- **Exercise goal**
Repeat all of the material exactly, with no line missing.

- **Data to examine**

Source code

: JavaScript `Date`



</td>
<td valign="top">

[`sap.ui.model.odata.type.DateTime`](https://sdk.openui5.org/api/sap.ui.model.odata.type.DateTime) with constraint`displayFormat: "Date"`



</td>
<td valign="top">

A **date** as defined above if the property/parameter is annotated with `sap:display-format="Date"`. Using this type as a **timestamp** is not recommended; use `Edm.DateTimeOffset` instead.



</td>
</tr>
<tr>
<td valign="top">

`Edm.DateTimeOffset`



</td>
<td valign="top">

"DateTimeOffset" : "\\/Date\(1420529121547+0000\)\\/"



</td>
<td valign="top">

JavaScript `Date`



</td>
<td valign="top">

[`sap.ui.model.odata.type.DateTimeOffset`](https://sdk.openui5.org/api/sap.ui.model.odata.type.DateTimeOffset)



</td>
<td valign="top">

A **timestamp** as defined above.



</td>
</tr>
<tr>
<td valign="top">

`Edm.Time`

- **Answer section**
Source code

: JavaScript `Date`



</td>
<td valign="top">

[`sap.ui.model.odata.type.DateTime`](https://sdk.openui5.org/api/sap.ui.model.odata.type.DateTime) with constraint`displayFormat: "Date"`



</td>
<td valign="top">

A **date** as defined above if the property/parameter is annotated with `sap:display-format="Date"`. Using this type as a **timestamp** is not recommended; use `Edm.DateTimeOffset` instead.



</td>
</tr>
<tr>
<td valign="top">

`Edm.DateTimeOffset`



</td>
<td valign="top">

"DateTimeOffset" : "\\/Date\(1420529121547+0000\)\\/"



</td>
<td valign="top">

JavaScript `Date`



</td>
<td valign="top">

[`sap.ui.model.odata.type.DateTimeOffset`](https://sdk.openui5.org/api/sap.ui.model.odata.type.DateTimeOffset)



</td>
<td valign="top">

A **timestamp** as defined above.



</td>
</tr>
<tr>
<td valign="top">

`Edm.Time`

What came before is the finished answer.